- [Problem statement]:
Which of the lines below include the word "potted"? Pull each one out.

- [Data to use]:
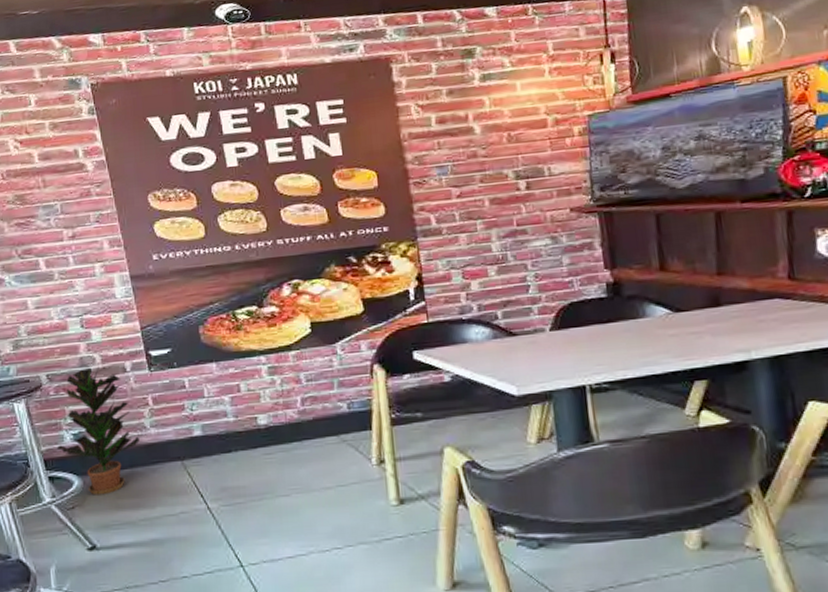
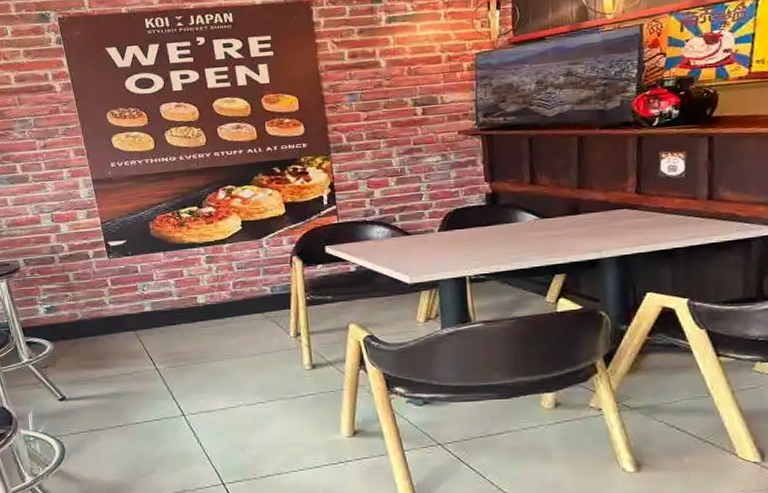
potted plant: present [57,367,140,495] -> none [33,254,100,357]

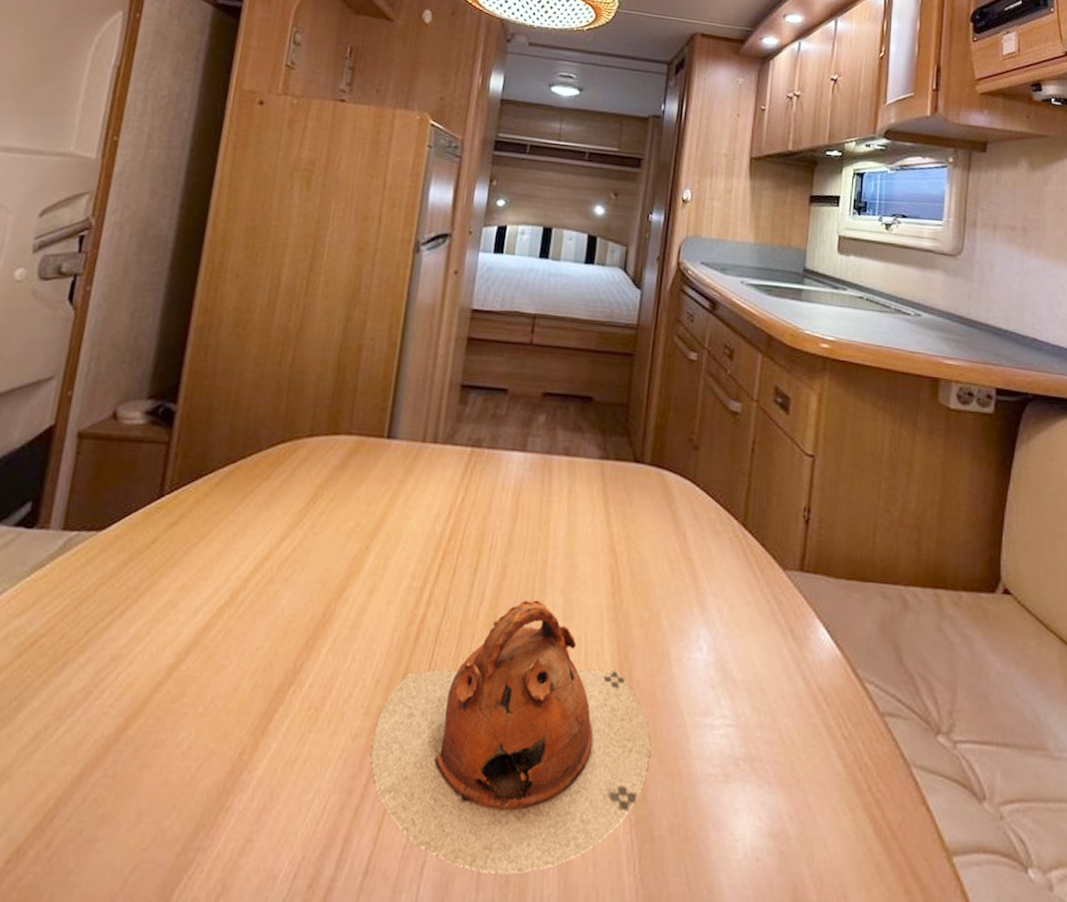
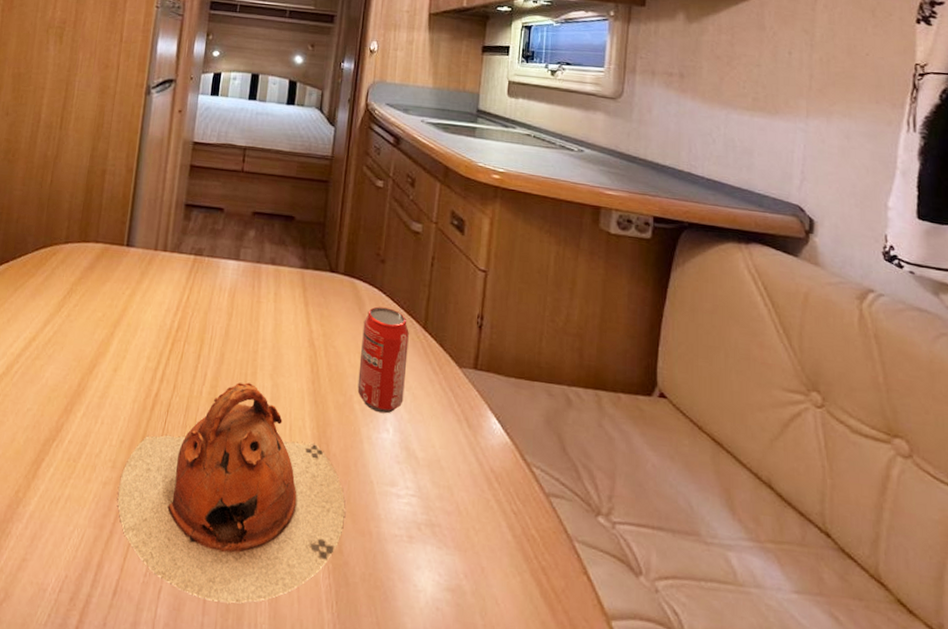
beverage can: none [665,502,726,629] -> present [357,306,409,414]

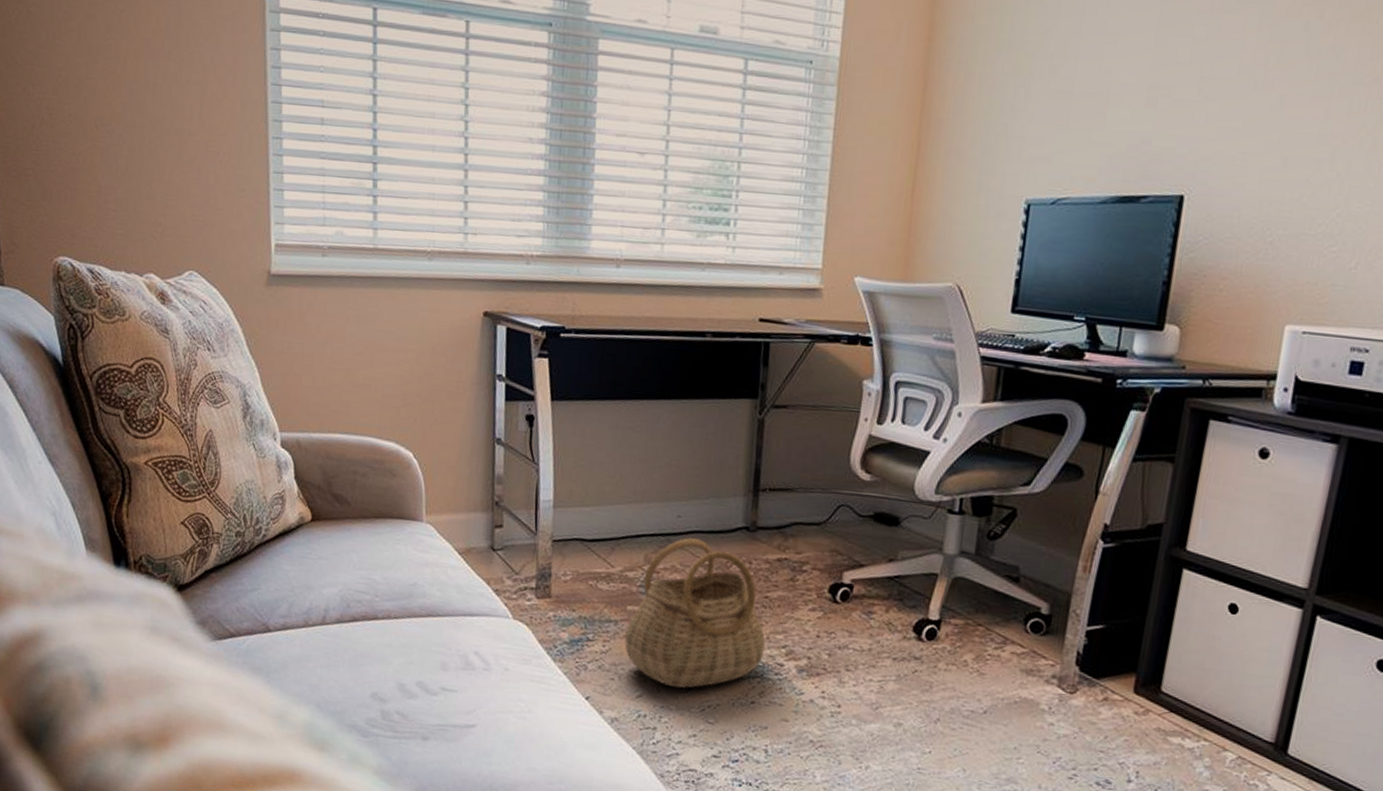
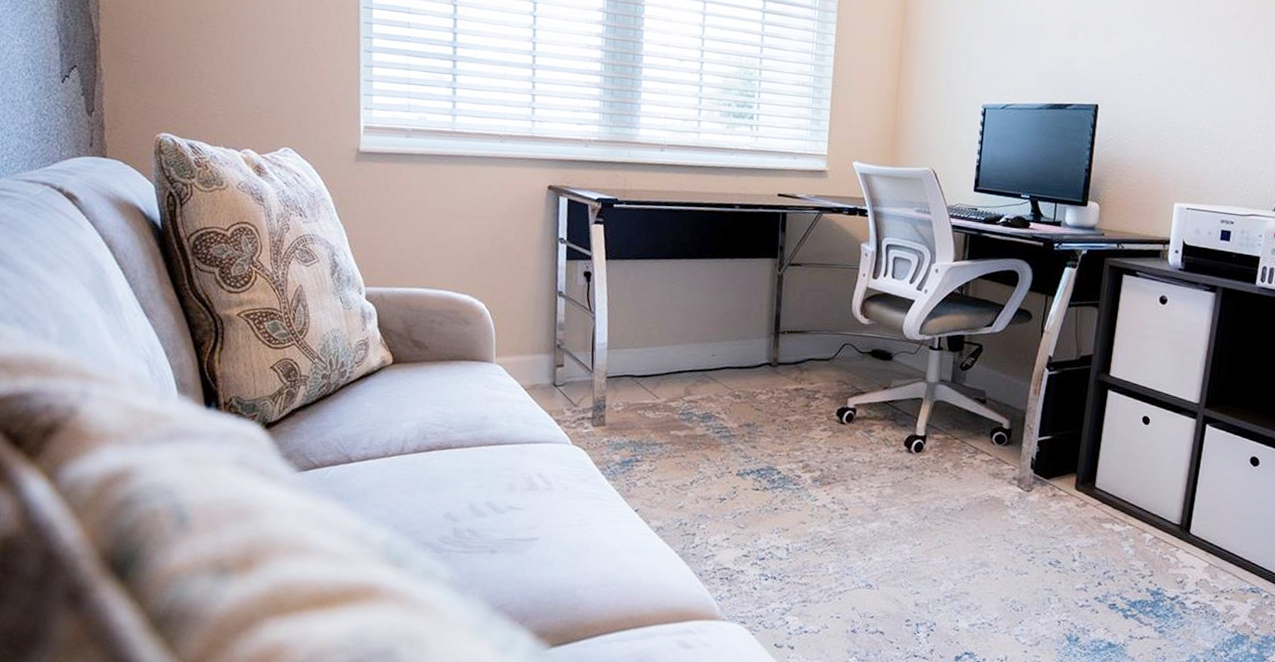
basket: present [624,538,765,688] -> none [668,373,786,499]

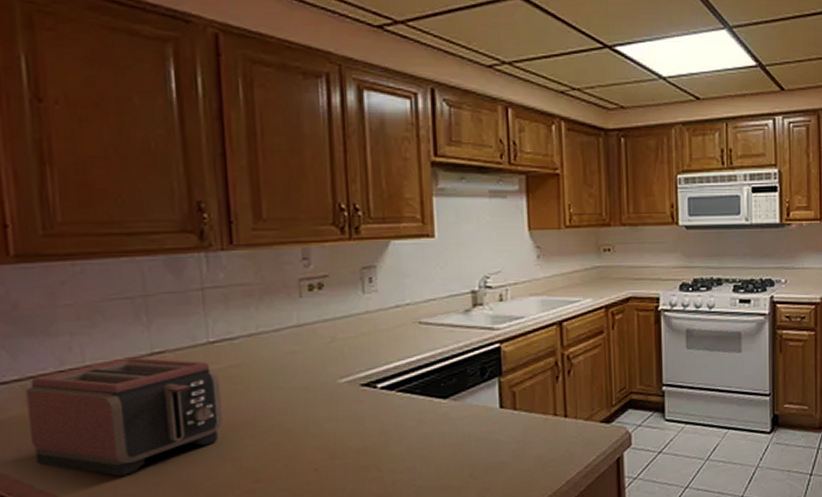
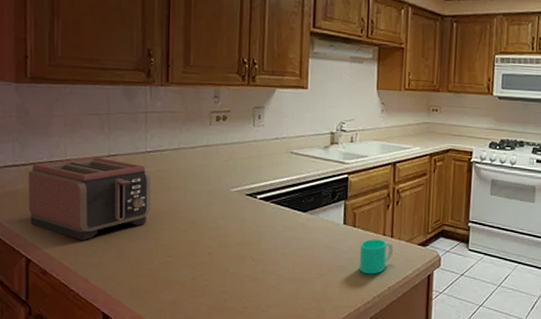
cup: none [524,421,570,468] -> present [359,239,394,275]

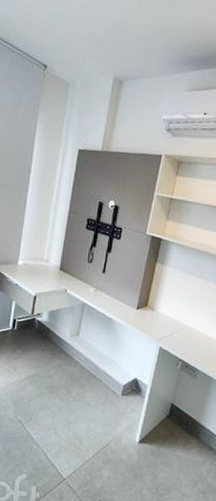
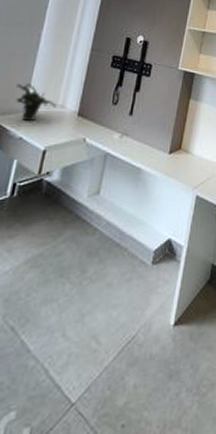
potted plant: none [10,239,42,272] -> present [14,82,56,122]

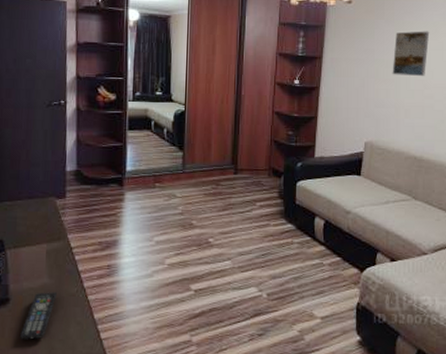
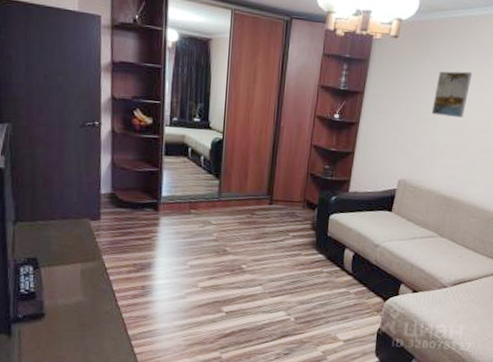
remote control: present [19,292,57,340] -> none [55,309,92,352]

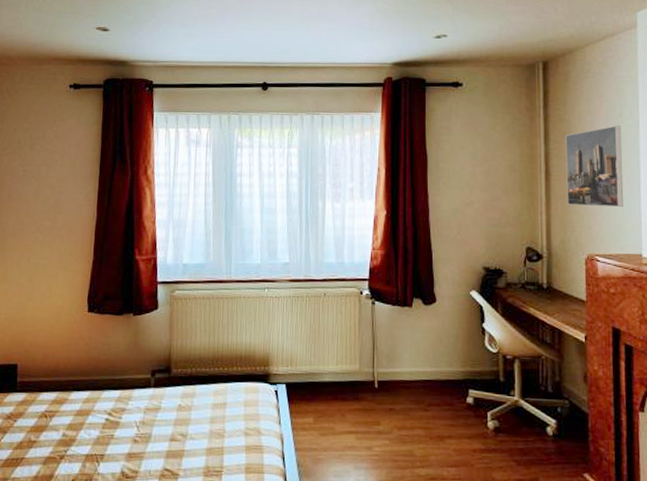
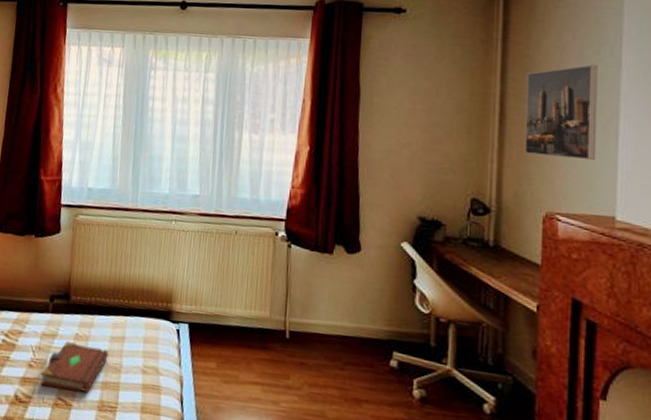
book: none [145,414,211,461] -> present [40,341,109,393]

- [Task result]:
potted plant: present [57,367,140,495] -> none [33,254,100,357]
potted plant: none [10,239,42,272] -> present [14,82,56,122]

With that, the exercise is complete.